DOCUMENT EXTRACT -

Thanksgiving History & Thanksgiving Around The World
Next to Christmas, Thanksgiving has always been my favorite holiday, as it was one of the few times of year my entire extended family (25+ aunts, uncles and cousins) got together in the spirit of fellowship. The family has shrunk over the years– my beloved grandparents and Uncle Steve passed on, while others became estranged– but we still look forward to our annual traditions, from watching the Macy’s Thanksgiving Day Parade to savoring my favorite dish, a pecan-crusted sweet potato souffle. So we thought it might be fun to learn more about Thanksgiving history and the various ways the holiday is celebrated around the world:
• Though the 1621 shindig between the Pilgrims and Native Americans is widely accepted as “the first Thanksgiving,” some historians believe that the first American Thanksgiving took place upon Juan Ponce De Leon’s landing in Florida in 1513, or Francisco Vásquez de Coronado’s service of Thanksgiving in the Texas Panhandle in 1541. There are also two claims re: Thanksgiving observances taking place in Jamestown, Virginia, in 1607 and 1610.
• Pilgrims are typically portrayed in stark black and white clothing, with big buckles and hats. But buckles didn’t come into fashion until the late 17th century, and pilgrims primarily wore black-and-white clothes on Sunday. In reality, the women of that time dressed in red, green, brown, violet, blue or gray, while men wore white, beige, black, green and brown.
• America’s first President, George Washington, revived the holiday tradition in America by designating special days for a national Thanksgiving.
• The given name of turkey comes from the Middle Eastern country. The huexoloti (turkey) was an important food source for the Aztecs. When the Spanish invaders took the bird back to market in Spain, traders took the bird into what was then the world’s most powerful empire, the Ottoman Empire (Turkey). There, the bird was bred to become more plump, like the turkey most of us eat on Thanksgiving today.
• As Revolutionary War veterans died off, the Thanksgiving tradition was lost in America for a number of years until President Abraham Lincoln declared Thanksgiving a national holiday, to be held the last Thursday in November, in 1863 (during the height of the Civil War).
• The cornucopia symbol dates back to the ancient Greeks and Romans. The idea of a horn-shaped basket filled with fruit, flowers and other goodies comes from the Latin cornu copiae, which literally means “horn of plenty.” In Greek mythology, the cornucopia was an enchanted severed goat’s horn, created by Zeus to produce a never-ending supply of whatever the owner desires. Think of it as an unsexy genie, without the whole “3 Wishes” limitations.

OBJECTIVE - Carry on the Thanksgiving history piece above from where it stops, adding the next part of its bulleted list in the same voice.

EXTRACTED DATA -
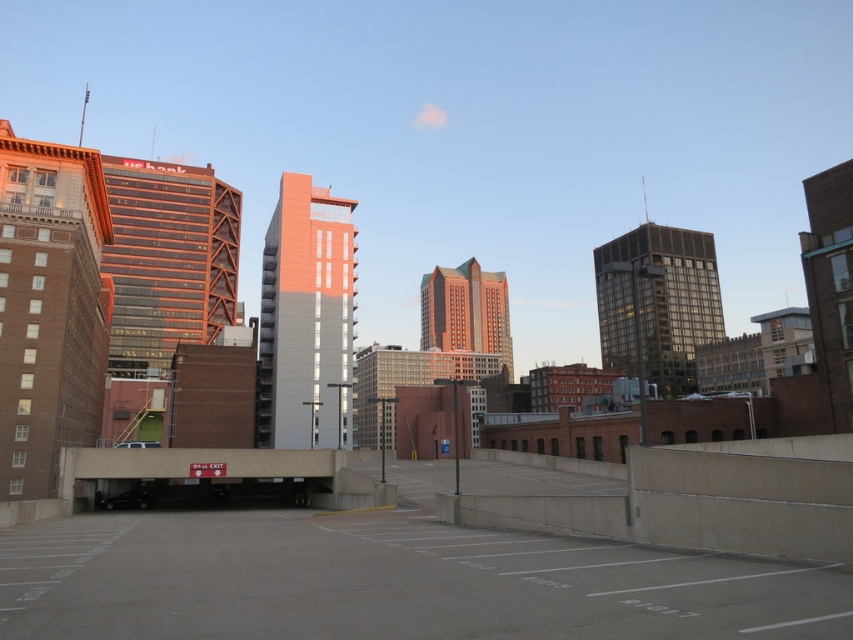
Does gray concrete parking lot at center come in front of shiny black sedan at lower left?

Yes, gray concrete parking lot at center is closer to the viewer.

Is point (105, 586) positioned behind point (138, 497)?

That is False.

Locate an element on the screen. The image size is (853, 640). gray concrete parking lot at center is located at coordinates (387, 582).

REPLY -
• The idea of an annual harvest celebration also dates back to ancient Greece. The 3-day autumn festival known as Thesmophoria was celebrated to honor the Goddess Demeter, the deity of food grains. Fertile married women would build a home for Demeter to stay in the first day, purified their bodies and souls by keeping a fast on the second day in her honor, and on the third day prepared a great feast including seasonal fruits, plump pigs, corn delicacies and yummy cakes.
• For almost 80 years Thanksgiving was simply a tradition in the United States. It officially became a national holiday in 1941, when the U.S. Congress passed legislation signed by President Franklin Roosevelt.
• Canada‘s first Thanksgiving (celebrated the second Monday in October) can be traced back to 1578, when explorer Martin Frobisher– who had been trying to find a northern passage to the Pacific Ocean– held a celebration on Baffin Island (present-day Nunavut) to give thanks to God for surviving the long journey from England through storms and icebergs.
• Korea‘s Thanksgiving celebration, Chu-Sok (“fall evening”), begins in August 14th and last 3 days. This annual harvest festival is celebrated to honor elders: Families visit the ancestral properties in their hometowns, and hold memorial services at grave sites of their forefathers. Afterwards, they have a special meal full of freshly harvested foods to give thanks.
• Observed October 25 on the West Indian island of Grenada, the national holiday known as Thanksgiving Day is unrelated to the traditional American celebration. Instead, the holiday commemorates the anniversary of the U.S.-led invasion of the island in 1983, in response to the deposition/execution of Grenadian Prime Minister Maurice Bishop.
• Israel‘s autumn harvest festival, Sukkoth, is also known as Hag ha Succot (“The Feast of the Tabernacles”) and Hag ha Asif (“The Feast of Ingathering”). This festival, which lasts 8 days, reminds people of the hardships suffered by Moses and the Israelites when they wandered in the desert for 40 years. Succots were makeshift huts or tents built of branches that symbolized the tabernacles of their ancestors, and were used to hang fruits such as apples, grapes and pomegranates.
• Chung Ch’ui is a 3-day harvest festival in China, which is celebrated on the full moon day of the 8th Chinese month and was believed to be the birthday of the moon. The culinary specialty of the festival is round, yellow “moon cakes” (usually made with an image of a rabbit on them), and the Chung Ch’ui feast features roasted pigs and the first fruits of the harvest. Chinese legend holds that anyone who sees flowers falling from the moon on this day will be blessed with a good fortune.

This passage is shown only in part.